Unicaja alarga el gancho para captar la cuota de autónomos
La promoción sigue vigente hasta el 30 de septiembre de 2026, según la información publicada por Unicaja. El banco ofrece un incentivo por domiciliar la nómina, la pensión o la cuota de autónomos, aunque en el caso del trabajador por cuenta propia el foco está en la cuota al RETA.
La condición básica es clara: domiciliar una cuota de autónomos igual o superior a 50 euros mensuales y no haber tenido esa domiciliación en Unicaja durante los últimos doce meses. La entidad también exige que el cliente sea primer titular de la cuenta en la que se carga la cuota.
Aquí conviene no quedarse solo con el número grande. El incentivo en efectivo para autónomos es de 450 euros brutos, que se traducen en 364,50 euros netos tras la retención indicada en las bases. La alternativa es un cupón de 450 euros para gastar en la Store de Unicaja, con su propia letra pequeña fiscal.
La letra pequeña está en la permanencia
El punto que más debería mirar un autónomo no es solo cuánto paga el banco, sino qué pide a cambio. La promoción exige mantener la domiciliación durante 24 meses desde el primer adeudo de la cuota. Además, el cliente dispone de tres meses desde la adhesión para cumplir las condiciones.
Si el autónomo incumple antes de terminar ese periodo, Unicaja puede exigir la devolución proporcional del incentivo correspondiente al tiempo que falte. En la práctica, esto convierte el gancho comercial en una decisión de dos años, no en una simple bonificación de bienvenida.
Por eso, antes de mover la cuota, conviene comparar la cuenta completa: mantenimiento, transferencias, tarjeta, descubierto, operativa digital y posible relación con otros productos. En ese punto puede ser útil revisar una selección de mejores bancos para autónomos y ver si el incentivo compensa frente a las condiciones reales de cada entidad.

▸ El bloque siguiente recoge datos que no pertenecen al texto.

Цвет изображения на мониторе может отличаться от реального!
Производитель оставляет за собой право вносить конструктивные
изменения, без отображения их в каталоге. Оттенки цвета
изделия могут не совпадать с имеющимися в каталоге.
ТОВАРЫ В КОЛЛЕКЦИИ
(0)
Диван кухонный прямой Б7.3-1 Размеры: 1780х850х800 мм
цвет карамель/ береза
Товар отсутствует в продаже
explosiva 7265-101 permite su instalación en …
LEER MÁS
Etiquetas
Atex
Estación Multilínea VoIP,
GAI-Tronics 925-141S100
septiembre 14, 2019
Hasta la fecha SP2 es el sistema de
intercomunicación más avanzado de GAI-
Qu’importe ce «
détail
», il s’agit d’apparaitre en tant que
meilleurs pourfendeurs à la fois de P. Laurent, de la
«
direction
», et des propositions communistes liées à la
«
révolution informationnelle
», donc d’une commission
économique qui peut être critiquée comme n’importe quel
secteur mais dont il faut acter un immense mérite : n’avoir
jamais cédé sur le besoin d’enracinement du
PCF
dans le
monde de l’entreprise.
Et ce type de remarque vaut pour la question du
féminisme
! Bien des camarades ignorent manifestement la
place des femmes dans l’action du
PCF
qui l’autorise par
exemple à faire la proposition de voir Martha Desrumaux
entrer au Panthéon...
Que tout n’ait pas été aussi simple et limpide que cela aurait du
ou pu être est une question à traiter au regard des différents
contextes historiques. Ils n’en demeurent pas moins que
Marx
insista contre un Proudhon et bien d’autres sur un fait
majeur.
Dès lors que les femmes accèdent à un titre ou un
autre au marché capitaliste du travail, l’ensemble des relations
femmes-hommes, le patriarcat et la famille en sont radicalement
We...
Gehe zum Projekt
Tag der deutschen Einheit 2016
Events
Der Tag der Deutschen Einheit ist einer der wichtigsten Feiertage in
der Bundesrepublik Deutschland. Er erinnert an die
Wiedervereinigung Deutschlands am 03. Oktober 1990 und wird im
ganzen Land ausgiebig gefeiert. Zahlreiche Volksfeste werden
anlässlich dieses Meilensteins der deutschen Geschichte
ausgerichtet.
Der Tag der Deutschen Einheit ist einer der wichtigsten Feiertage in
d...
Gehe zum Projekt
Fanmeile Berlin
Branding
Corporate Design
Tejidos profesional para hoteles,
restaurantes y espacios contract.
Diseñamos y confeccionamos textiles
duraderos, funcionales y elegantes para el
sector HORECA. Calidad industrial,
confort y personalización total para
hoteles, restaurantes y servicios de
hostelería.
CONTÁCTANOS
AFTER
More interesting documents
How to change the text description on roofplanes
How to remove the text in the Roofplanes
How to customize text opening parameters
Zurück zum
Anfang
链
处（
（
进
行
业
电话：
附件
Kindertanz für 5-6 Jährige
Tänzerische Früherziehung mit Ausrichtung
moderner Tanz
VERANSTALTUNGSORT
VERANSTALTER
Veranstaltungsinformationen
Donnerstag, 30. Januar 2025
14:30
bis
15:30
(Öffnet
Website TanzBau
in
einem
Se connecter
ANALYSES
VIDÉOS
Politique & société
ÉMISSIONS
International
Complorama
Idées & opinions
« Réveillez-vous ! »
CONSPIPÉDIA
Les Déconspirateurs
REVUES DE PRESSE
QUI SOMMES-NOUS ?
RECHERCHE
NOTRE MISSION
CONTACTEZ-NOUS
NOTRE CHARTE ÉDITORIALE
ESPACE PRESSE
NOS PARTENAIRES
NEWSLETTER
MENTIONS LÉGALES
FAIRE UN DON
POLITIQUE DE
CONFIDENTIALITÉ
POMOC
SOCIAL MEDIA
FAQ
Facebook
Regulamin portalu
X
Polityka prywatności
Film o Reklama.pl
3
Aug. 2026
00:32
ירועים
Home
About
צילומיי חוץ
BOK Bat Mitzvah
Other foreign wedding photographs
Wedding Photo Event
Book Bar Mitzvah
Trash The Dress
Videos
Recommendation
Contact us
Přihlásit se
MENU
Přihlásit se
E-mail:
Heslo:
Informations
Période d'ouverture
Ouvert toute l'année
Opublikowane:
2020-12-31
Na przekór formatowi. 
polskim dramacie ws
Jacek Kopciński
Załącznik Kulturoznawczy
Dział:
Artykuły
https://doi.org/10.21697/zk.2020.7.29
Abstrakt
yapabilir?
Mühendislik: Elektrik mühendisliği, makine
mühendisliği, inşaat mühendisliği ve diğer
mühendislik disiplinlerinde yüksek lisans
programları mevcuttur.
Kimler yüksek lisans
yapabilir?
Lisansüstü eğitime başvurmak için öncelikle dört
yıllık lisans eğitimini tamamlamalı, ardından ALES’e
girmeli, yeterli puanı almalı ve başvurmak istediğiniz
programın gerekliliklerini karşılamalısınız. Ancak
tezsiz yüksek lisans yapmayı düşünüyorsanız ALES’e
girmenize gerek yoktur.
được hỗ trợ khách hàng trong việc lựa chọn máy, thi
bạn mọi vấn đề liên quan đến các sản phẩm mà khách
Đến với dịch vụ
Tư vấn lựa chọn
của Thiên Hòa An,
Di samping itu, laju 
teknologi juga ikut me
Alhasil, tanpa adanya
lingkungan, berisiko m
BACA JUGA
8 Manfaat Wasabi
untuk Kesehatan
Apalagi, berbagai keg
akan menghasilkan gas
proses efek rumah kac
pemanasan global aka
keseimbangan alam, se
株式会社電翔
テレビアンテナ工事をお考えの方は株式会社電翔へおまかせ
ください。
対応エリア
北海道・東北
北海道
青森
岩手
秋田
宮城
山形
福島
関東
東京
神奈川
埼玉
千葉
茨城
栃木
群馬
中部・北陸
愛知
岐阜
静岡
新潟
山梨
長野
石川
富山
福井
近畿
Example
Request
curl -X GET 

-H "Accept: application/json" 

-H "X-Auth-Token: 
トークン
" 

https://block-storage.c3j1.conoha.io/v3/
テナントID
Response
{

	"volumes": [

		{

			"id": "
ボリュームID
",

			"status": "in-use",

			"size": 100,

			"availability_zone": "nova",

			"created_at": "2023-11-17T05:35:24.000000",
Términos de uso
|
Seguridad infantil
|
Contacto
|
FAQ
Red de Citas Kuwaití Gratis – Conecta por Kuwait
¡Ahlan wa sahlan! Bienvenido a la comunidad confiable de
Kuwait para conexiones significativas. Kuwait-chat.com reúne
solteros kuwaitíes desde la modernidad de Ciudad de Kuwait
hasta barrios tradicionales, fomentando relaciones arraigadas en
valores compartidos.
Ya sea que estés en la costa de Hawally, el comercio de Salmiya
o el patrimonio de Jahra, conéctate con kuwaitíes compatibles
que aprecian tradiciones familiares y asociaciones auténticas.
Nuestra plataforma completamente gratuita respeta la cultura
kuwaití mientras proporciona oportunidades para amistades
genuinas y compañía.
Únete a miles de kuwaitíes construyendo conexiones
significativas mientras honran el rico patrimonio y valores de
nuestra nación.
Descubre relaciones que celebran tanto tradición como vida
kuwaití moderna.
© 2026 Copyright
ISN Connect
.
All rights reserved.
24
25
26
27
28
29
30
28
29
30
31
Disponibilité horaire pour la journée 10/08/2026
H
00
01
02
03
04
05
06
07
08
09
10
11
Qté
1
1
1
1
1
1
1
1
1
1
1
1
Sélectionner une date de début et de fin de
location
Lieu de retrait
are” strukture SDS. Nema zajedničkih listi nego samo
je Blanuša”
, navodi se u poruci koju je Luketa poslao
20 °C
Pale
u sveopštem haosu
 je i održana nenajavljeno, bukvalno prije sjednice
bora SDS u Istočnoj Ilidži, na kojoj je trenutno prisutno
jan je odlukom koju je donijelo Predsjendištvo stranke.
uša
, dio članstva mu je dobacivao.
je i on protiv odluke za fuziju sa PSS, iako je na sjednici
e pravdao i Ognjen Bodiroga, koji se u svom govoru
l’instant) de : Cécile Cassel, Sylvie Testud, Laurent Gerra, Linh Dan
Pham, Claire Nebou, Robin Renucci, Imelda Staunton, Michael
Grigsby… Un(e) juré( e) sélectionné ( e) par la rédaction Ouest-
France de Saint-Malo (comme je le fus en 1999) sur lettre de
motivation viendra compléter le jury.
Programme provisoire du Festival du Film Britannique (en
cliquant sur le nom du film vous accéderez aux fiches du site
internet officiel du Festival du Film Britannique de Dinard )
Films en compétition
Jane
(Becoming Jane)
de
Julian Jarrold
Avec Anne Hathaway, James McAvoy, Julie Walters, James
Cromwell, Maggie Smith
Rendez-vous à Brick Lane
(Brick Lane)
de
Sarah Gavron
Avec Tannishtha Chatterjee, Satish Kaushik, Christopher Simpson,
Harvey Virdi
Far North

No todos los autónomos parten del mismo sitio
La promoción encaja sobre todo con autónomos que ya estaban pensando en cambiar de banco o abrir una cuenta profesional nueva. Para quien trabaja con una cuenta asentada, tiene recibos, impuestos, clientes, TPV o financiación vinculada, mover la cuota puede ser más incómodo de lo que parece.
Unicaja también ofrece una Cuenta Online Autónomos para nuevos clientes, con condiciones propias: uso profesional, residencia en España, mayoría de edad y alta como autónomo en Hacienda y Seguridad Social. En su página, la entidad habla de una oferta de hasta 900 euros el primer año sumando distintos conceptos, pero eso no debe confundirse con la promoción concreta de los 450 euros por la cuota.
El autónomo debería separar bien cada pieza. Una cosa es el incentivo por la cuota. Otra, la remuneración de la cuenta. Otra, la devolución por recibos. Y otra muy distinta, si el negocio necesita TPV, financiación o productos adicionales. Para comercios y negocios que cobran con tarjeta, también tiene sentido mirar alternativas de mejores TPVs antes de concentrarlo todo en la misma entidad.
Qué debe revisar el autónomo antes de decidir
La noticia no está en que un banco pague por captar clientes. Eso ya forma parte de la guerra comercial bancaria. La parte útil para el autónomo está en comprobar si el incentivo mejora de verdad su operativa o si solo compensa sobre el papel.
Hay que mirar si la cuenta mantiene la ausencia de comisiones en la operativa que usa el negocio, si las transferencias que necesita están incluidas, qué ocurre con servicios especiales, qué coste tiene el TPV si lo contrata, cómo se gestionan recibos e impuestos y qué pasa si dentro de unos meses quiere volver a cambiar de banco.
También importa la fiscalidad. Unicaja indica que el incentivo está sujeto a tributación como rendimiento del capital mobiliario. En el cupón de la Store, se trata de una retribución en especie con ingreso a cuenta asumido por el banco, pero el perceptor debe declararlo según la normativa vigente. No es un regalo invisible para Hacienda.
Para un autónomo, 364,50 euros netos pueden venir bien. Pero si a cambio se asume una permanencia de dos años, la decisión debe tomarse mirando la cuenta completa, no solo el reclamo. La pregunta práctica es sencilla: si mañana desapareciera la bonificación, ¿seguiría teniendo sentido usar esa cuenta para el negocio?